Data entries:
┌──
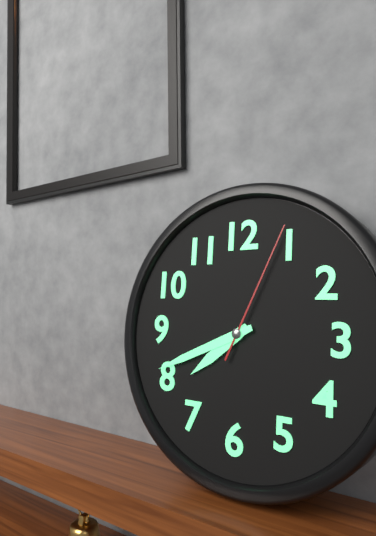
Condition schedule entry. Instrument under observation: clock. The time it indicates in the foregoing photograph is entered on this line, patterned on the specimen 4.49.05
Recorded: 7.41.04
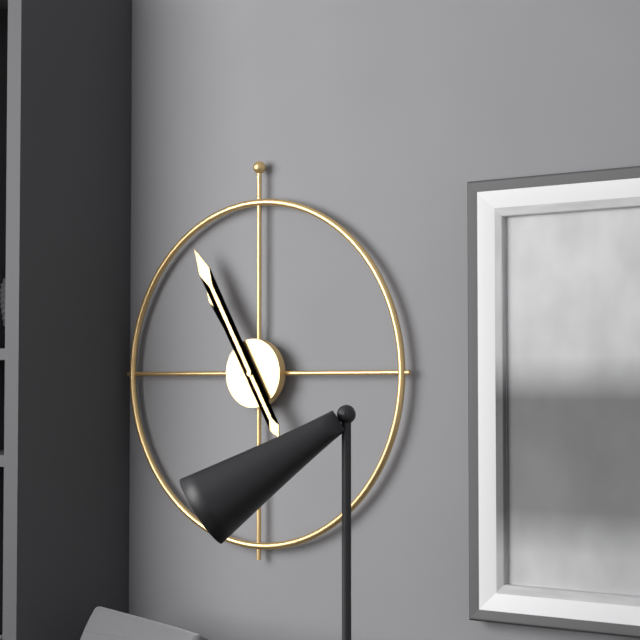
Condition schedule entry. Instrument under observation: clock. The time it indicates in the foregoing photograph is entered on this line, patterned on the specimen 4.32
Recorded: 10.55
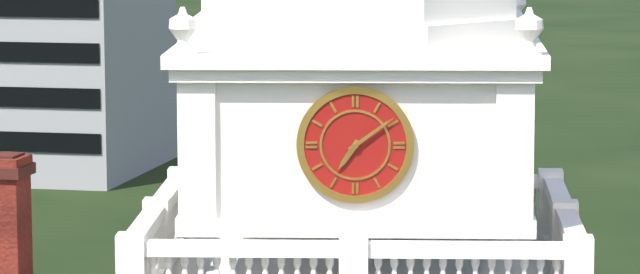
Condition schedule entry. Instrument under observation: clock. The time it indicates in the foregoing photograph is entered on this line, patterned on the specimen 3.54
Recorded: 7.09
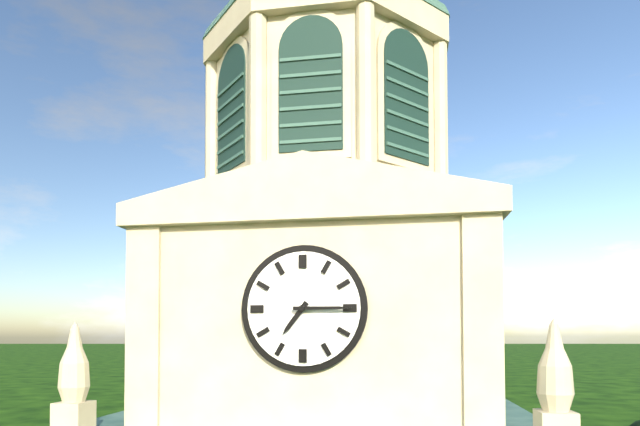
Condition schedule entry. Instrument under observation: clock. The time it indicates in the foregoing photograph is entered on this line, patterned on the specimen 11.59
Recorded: 7.15
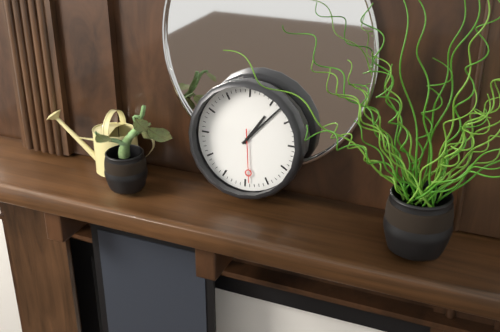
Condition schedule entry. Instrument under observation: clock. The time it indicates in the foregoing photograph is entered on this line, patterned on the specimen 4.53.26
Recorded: 1.07.29
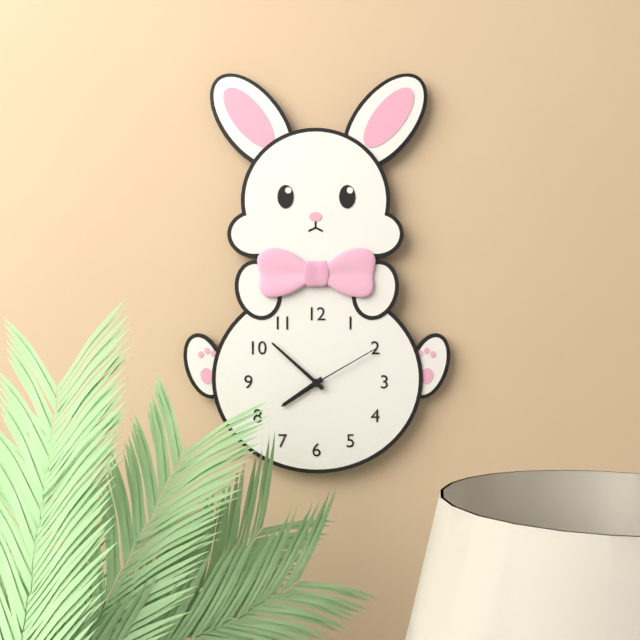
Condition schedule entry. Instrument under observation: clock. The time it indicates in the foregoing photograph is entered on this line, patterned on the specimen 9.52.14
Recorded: 7.52.10
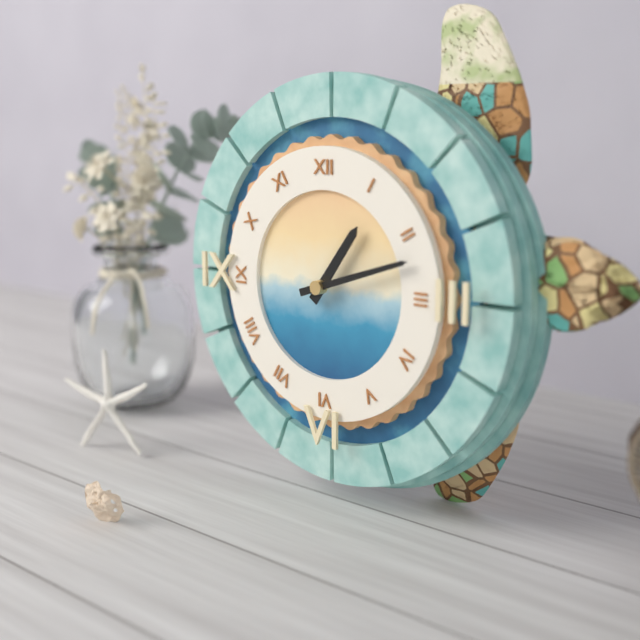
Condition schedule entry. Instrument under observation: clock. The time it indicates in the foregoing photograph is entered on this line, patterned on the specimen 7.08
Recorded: 1.12
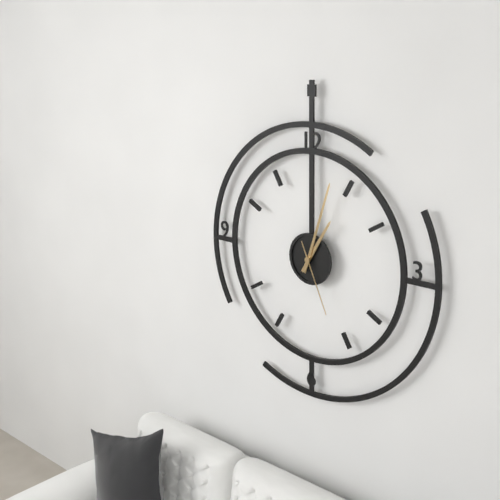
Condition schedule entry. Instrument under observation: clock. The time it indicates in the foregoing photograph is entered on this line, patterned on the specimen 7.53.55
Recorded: 1.03.26
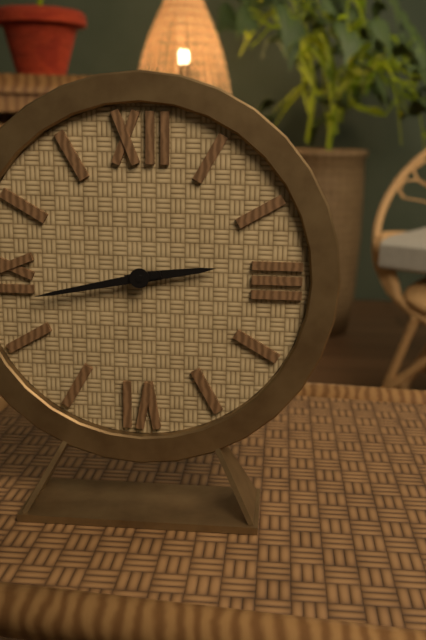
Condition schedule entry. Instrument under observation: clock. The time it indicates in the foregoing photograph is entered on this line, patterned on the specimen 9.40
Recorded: 2.43
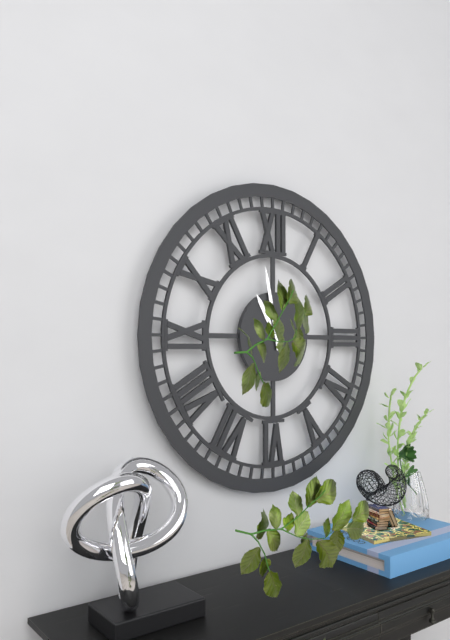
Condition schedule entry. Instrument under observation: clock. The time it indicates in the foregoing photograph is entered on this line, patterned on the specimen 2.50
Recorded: 10.58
└──
• **INSTRUCTION**: Please copy every line of the listing above word for word, leaving out the pictures.

• **TASK RESPONSE**:
Condition schedule entry. Instrument under observation: clock. The time it indicates in the foregoing photograph is entered on this line, patterned on the specimen 4.49.05
Recorded: 7.41.04
Condition schedule entry. Instrument under observation: clock. The time it indicates in the foregoing photograph is entered on this line, patterned on the specimen 4.32
Recorded: 10.55
Condition schedule entry. Instrument under observation: clock. The time it indicates in the foregoing photograph is entered on this line, patterned on the specimen 3.54
Recorded: 7.09
Condition schedule entry. Instrument under observation: clock. The time it indicates in the foregoing photograph is entered on this line, patterned on the specimen 11.59
Recorded: 7.15
Condition schedule entry. Instrument under observation: clock. The time it indicates in the foregoing photograph is entered on this line, patterned on the specimen 4.53.26
Recorded: 1.07.29
Condition schedule entry. Instrument under observation: clock. The time it indicates in the foregoing photograph is entered on this line, patterned on the specimen 9.52.14
Recorded: 7.52.10
Condition schedule entry. Instrument under observation: clock. The time it indicates in the foregoing photograph is entered on this line, patterned on the specimen 7.08
Recorded: 1.12
Condition schedule entry. Instrument under observation: clock. The time it indicates in the foregoing photograph is entered on this line, patterned on the specimen 7.53.55
Recorded: 1.03.26
Condition schedule entry. Instrument under observation: clock. The time it indicates in the foregoing photograph is entered on this line, patterned on the specimen 9.40
Recorded: 2.43
Condition schedule entry. Instrument under observation: clock. The time it indicates in the foregoing photograph is entered on this line, patterned on the specimen 2.50
Recorded: 10.58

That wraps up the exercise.